The Start of Great Things

We are embarking on a two month adventure, where we will revisit places where we have had great times, and stop at new places where possibilities abound. We left without still being attached to any electrical cords, or other mishaps. It was quite pleasant. No excitement, no crisis, very anticlimactic, very nice. Pennsylvania is a wide state, and gave us plenty of time to realize what we left behind.  Fortunately, this is a nation of Wal-Mart’s, Targets and hardware stores, and what was left behind was small stuff to make things more comfortable. Crossing Pennsylvania takes about six hours and things went well until we discovered our route went through a tunnel that prohibited compressed flammable gasses.  We were outlawed because of our propane tank. We reached our destination, family just outside Pittsburgh, about a half hour late.

A tasty dinner of sausages and rolls from NJ, topped off with homemade salad and sauerkraut washed down with some very excellent IPA beer, and finished off with great conversation, made for a perfect visit. Late to bed and early up made for a short night, but out to breakfast at a great restaurant, a quick tour of the gardens around the house, and we were off.  On the way out of the driveway, the rear of the rig scraped along the ground, and I broke the connections between the rear fiberglass shroud and the supporting frame. I placed a bungee on the panel to keep it from waving around to keep it in keep it in place. We checked on it periodically, and by the end of the day, Louise and I figured out how to repair the damage.  It’s one of those weird things where the damage didn’t show, so it should be easy, but time intensive, to repair.
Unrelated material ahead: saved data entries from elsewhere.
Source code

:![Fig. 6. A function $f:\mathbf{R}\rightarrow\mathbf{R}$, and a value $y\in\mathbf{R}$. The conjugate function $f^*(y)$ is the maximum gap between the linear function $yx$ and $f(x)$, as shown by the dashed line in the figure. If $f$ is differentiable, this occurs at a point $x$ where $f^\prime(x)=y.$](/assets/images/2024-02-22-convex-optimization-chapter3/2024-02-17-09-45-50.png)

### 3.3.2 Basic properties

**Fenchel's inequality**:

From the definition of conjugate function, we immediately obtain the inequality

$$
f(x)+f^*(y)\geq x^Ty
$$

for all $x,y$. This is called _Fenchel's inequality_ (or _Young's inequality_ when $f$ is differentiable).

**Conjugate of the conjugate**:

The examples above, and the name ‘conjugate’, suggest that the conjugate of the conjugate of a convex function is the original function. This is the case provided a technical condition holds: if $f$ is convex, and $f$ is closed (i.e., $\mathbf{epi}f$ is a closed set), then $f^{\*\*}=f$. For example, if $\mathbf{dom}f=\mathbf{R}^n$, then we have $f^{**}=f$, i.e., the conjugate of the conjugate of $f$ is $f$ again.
Ohio transforms from rolling hills to relatively flat county dominated by farms.  The trees at the roadside varied from looking like early spring to about right for mid May, but the fields that were planted were in the minority, and the ones that had been planted, had only been planted within the last week or two, if that. Many fields had water standing in them, so it looks like that spring has been both cold and wet hereabouts.

We had some difficulty in locating diesel fuel when we needed it in Columbus. The price of diesel was in the $4.00 range, about forty cents more than New Jersey.  The first gas station was on an unannounced exit only, exit from the interstate.  It had no diesel fuel. On the way back to the Interstate, we saw some interesting neighborhoods as a result of using Google Maps.  This was the second time that Google has routed us through a very local, insular neighborhood, that interstate traffic has no business traveling through.  Today’s route was not as bad as the drug den/bordello neighborhood of the day before, but there were plenty of stares.  Fortunately, the residents seemed as amazed to see a 24 foot motor home from NJ driving down their street as we were amazed to be there. When we finally found a cluster of gas stations, either they were out of diesel, didn’t carry diesel, or the pumps were broken.  We fueled up at a Pilot gas station for about $4 a gallon, and were back on the interstate in relatively short order.

whitewaterWe were heading for the Whitewater Memorial State Park, just outside Liberty, Indiana.  The area was very interesting.  There are some outstanding Victorian and Queen Anne style houses that ranged from better than the day they were built to about to fall in the street.  Liberty is the County seat of Union County, and the county building is spectacular, a classic example of what county seats looked like in the late 1920’s.  I didn’t know what they did around here in the past, besides farming, but the housing indicates that there was plenty of money here once upon a time.  Currently, business isn’t so hot, but more than 50% of the storefronts have active businesses.  We have seen worse.

The state park turned out to be more expensive than I anticipated.  There is a $7 fee to enter, and then there was a $20 fee for staying the night, raising the price to $27 a night.  It’s a very nice place, but there are only electrical sites, and no full or partial hookup sites.  The lady at the camping office indicated that even she had to pay the $7 entrance fee if she wanted to visit the park on her off day. She added that the pace is seldom full.  Have you figured out the reason yet? There is a moderate sized lake, some very nice playgrounds and fields, and the equestrian facilities look excellent.  The map of the park indicates that there are some very nice horse trails.  We drove through a section set aside for equestrian campers that looked full featured.

We have a very nice spot, relatively far from the nearest camper (over 400+ feet) and we were able to ‘start’ the trip.  We attended to checking out, in detail, the damage to the rear.  We worked on a water problem in the bathroom, checked the oil (it was fine), checked the house batteries, swept out the RV, checked email, planned the route for the next several days, and pretty much settled in to our home for the next two months.

Dinner was quick, leftovers, but wonderful.  Prime rib bones and slices, broccoli, cooked in special Tupperware from my daughter, mashed potatoes, Italian bread, very yummy, and very quick.  We are off tomorrow to the Indianapolis Motor Speedway to see some practice prior to next weekend’s race. Not as good as being there next weekend, but not bad. All in all, a great start to what promises to be a great trip.